Dianne Brenda (Lansdowne) wrote: "Wasn't there a president, Calvin Coolidge or Woodrow Wilson, whose wife practically ran the White House.

I will ask my husband when he comes home.

and, let not forget Eleanor Roosevelt."


It was Wilson's wife she was called the Secret President

Looking back at all of our first Ladies is a lot of fun


message 21: by Dianne (new)

Dianne It would be great to find a book that talks about all of them going to have to do some research on that lol. Your right Brenda people just want to remember the bad things.


message 22: by Nancy (last edited Sep 17, 2011 11:53AM) (new)

Nancy This is such a great conversation! I was middle school when Kennedy was shot and I remember it well. Yes - we only had four channels (ABC, CBS and NBC plus some PBS) and that is ALL that was on for days, except for the test pattern late at night.

I find it interesting how much Jacqueline Kennedy must have changed from the obedient, first lady to the editor she became later in life. I have a copy of Reading Jackie: Her Autobiography in Books which I am anxious to read.

My mother was a stay at home mom and we had numerous arguments about my wanting more out of life. She was terribly hurt. I wasn't sure because of health problems whether I could ever get pregnant, so I set my sights on a career instead - however traditional teaching (and nursing) were for women. I graduated from college, got a job and an apartment and she wept fiercely - and was extremely angry with me. I wasn't supposed to move out until I had a husband. AND YES I agree - birth control was extremely liberating. Probably why I didn't marry for another ten years after college... nuf said!


message 23: by Tera, First Chick (new)

Tera | 2564 comments Mod
I wish more was shown and discussed on this topic. I think my generation and beyond are fairly uneducated on how much things have changed for women and what some of the big catalysts were.


Elizabeth (Alaska) The women's movement has been progressing for some time. Some of the feminist literature of the 19th Century is eye-opening, and what I've read doesn't even begin to scratch the surface. I keep hoping I'll stumble across more of it, and even read some of it on purpose. But then I always get side-tracked.


message 25: by Nancy (new)

Nancy And then again, sometimes I think it happened so fast. In barely two decades, between the 60's and 70's, we were striving for higher levels of education, were much deeper into the workforce, in jobs that weren't just traditionally women's, delaying marriage or having a family because we were off discovering ourselves, realizing we had all kinds of new rights and freedoms, not just economically, but in the mental and physical realms.

My mother's life was so different, as most of the Moms in my neighborhood did not work outside the home. The only ones who did were widows, or the rare divorcee, which almost never happened. We had only one car. My mother didn't get her driver's license until I was in high school. Her life was so different than mine, and in turn mine so different from my daughter's. That seems to be more a function of rapid technological developments.

Source excerpt:

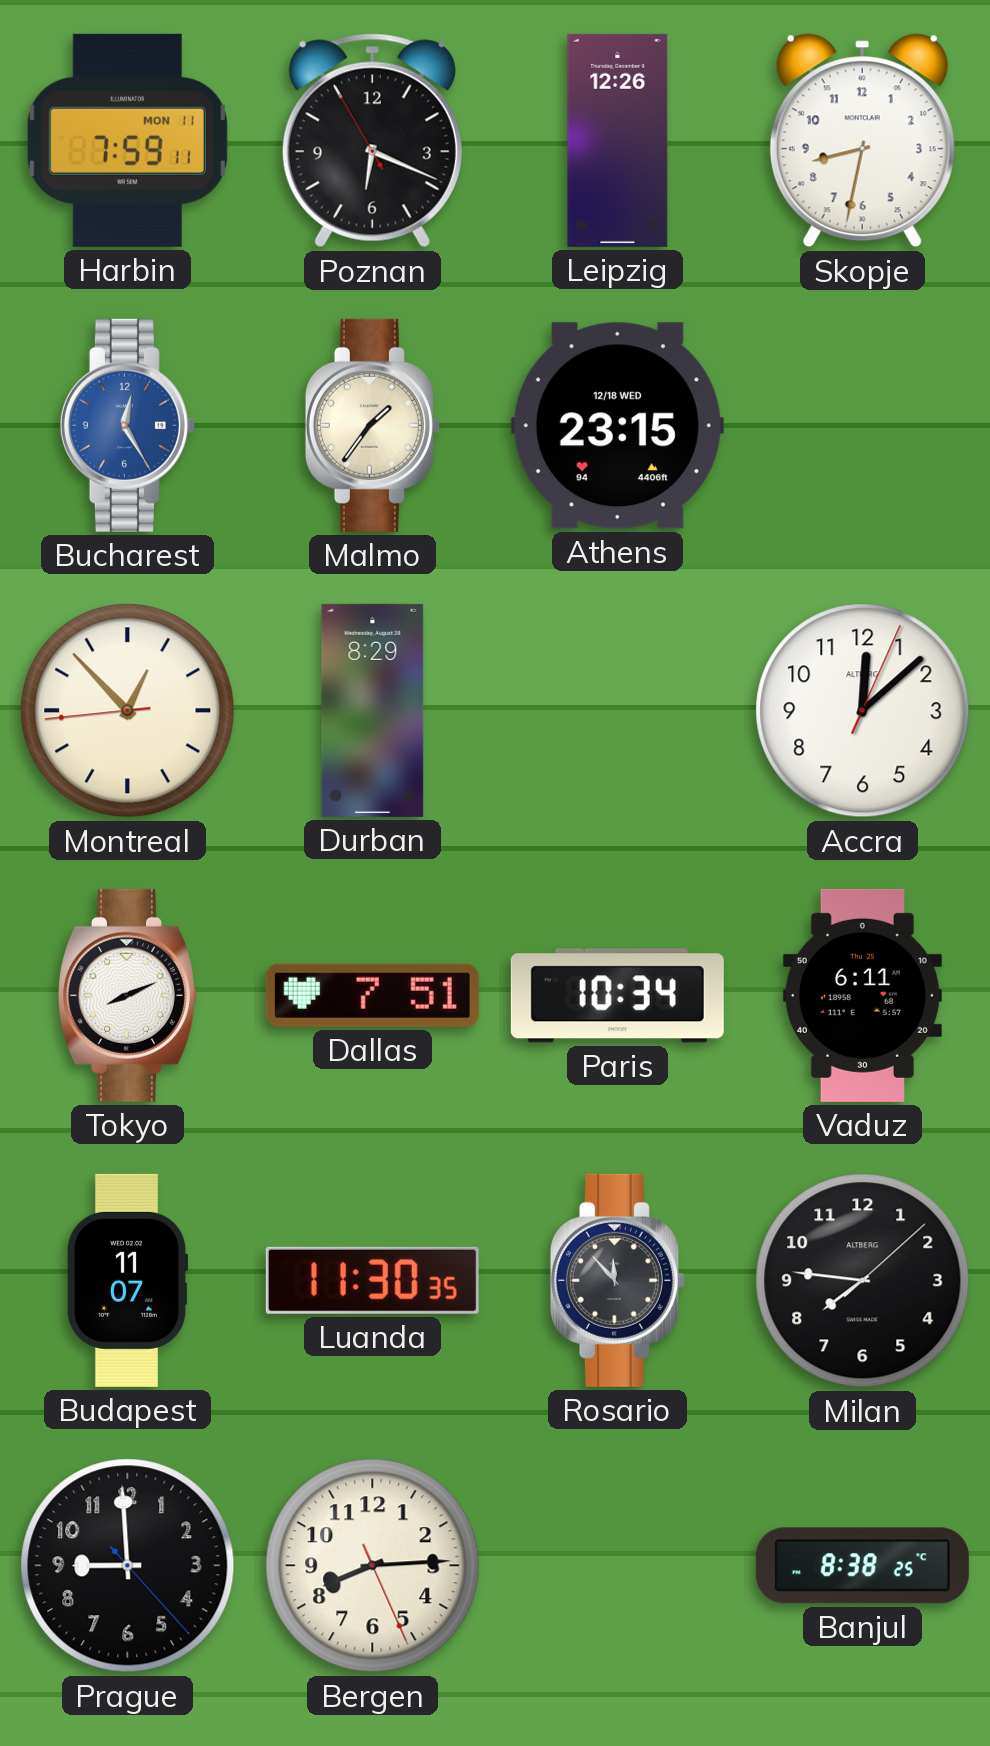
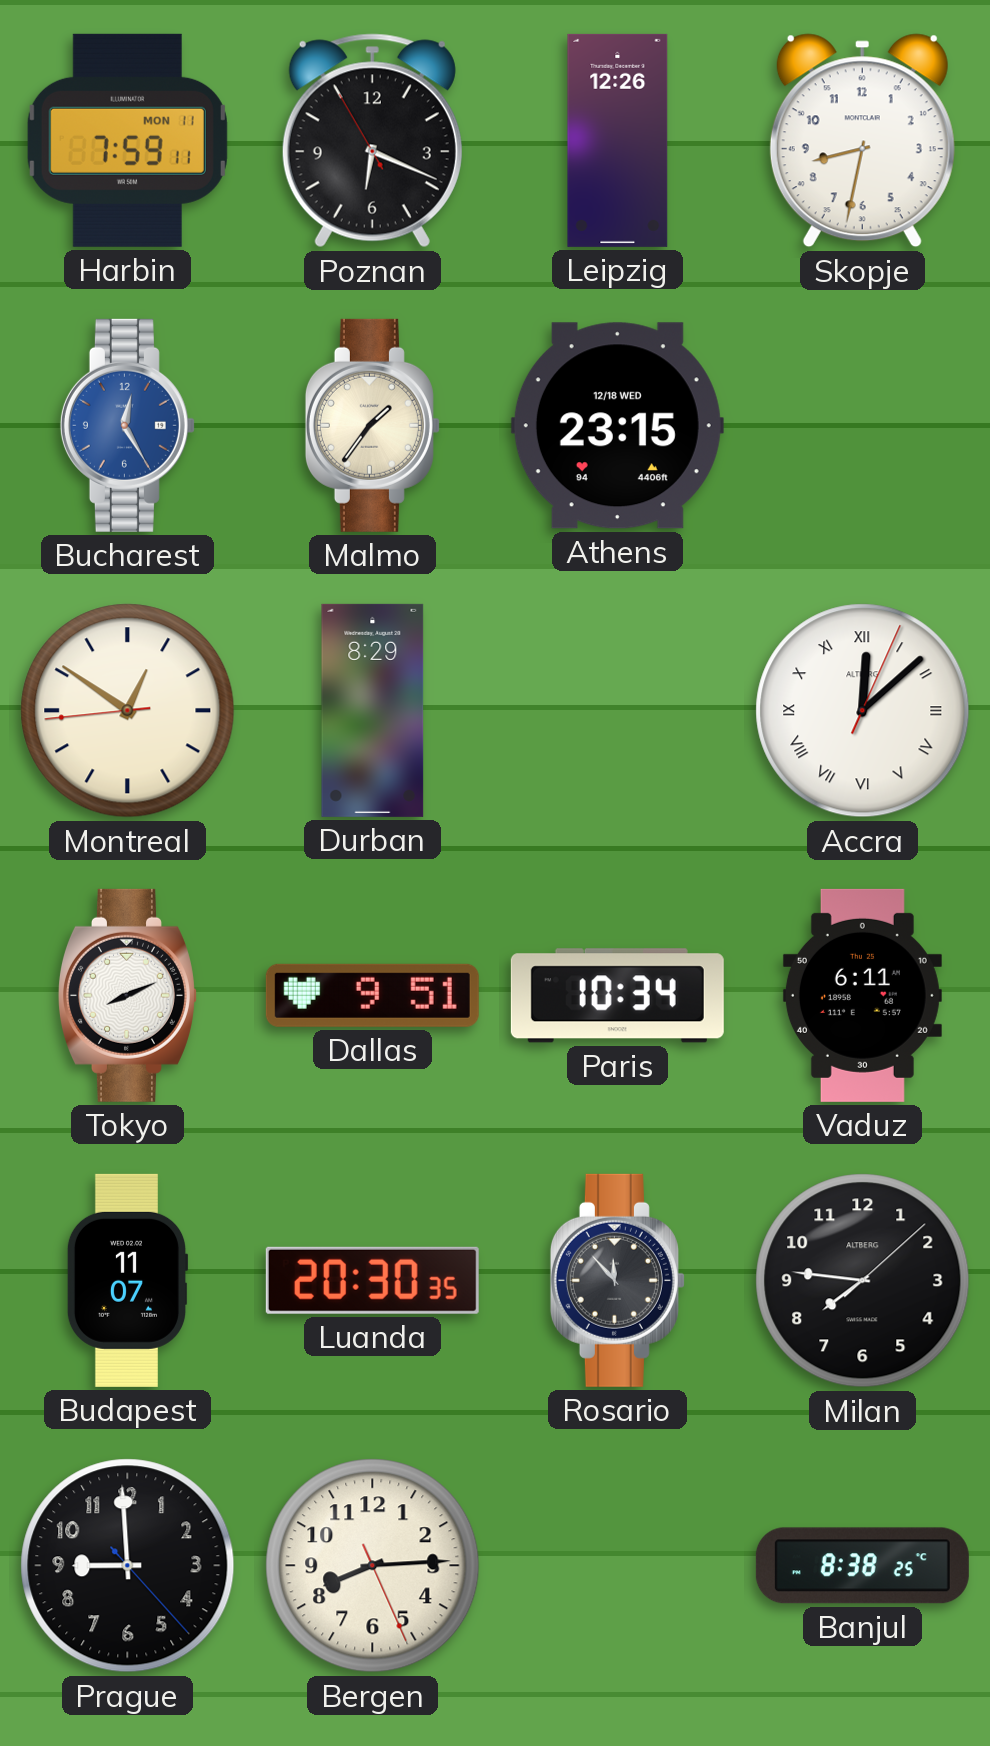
Montreal: 12:52 -> 12:50
Accra numerals: Arabic -> Roman
Dallas: 7:51 -> 9:51
Luanda: 11:30 -> 20:30
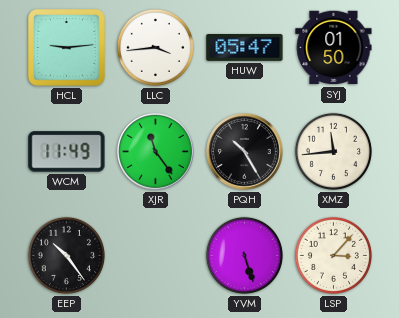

Exercise details: Reproduce the discussion thread starting with "Tera | 2564" and going on through "by Nancy (new)", substituting "writing" for "literature". The data is not needed for this work.

Solution to the exercise:
Tera | 2564 comments Mod
I wish more was shown and discussed on this topic. I think my generation and beyond are fairly uneducated on how much things have changed for women and what some of the big catalysts were.


Elizabeth (Alaska) The women's movement has been progressing for some time. Some of the feminist writing of the 19th Century is eye-opening, and what I've read doesn't even begin to scratch the surface. I keep hoping I'll stumble across more of it, and even read some of it on purpose. But then I always get side-tracked.


message 25: by Nancy (new)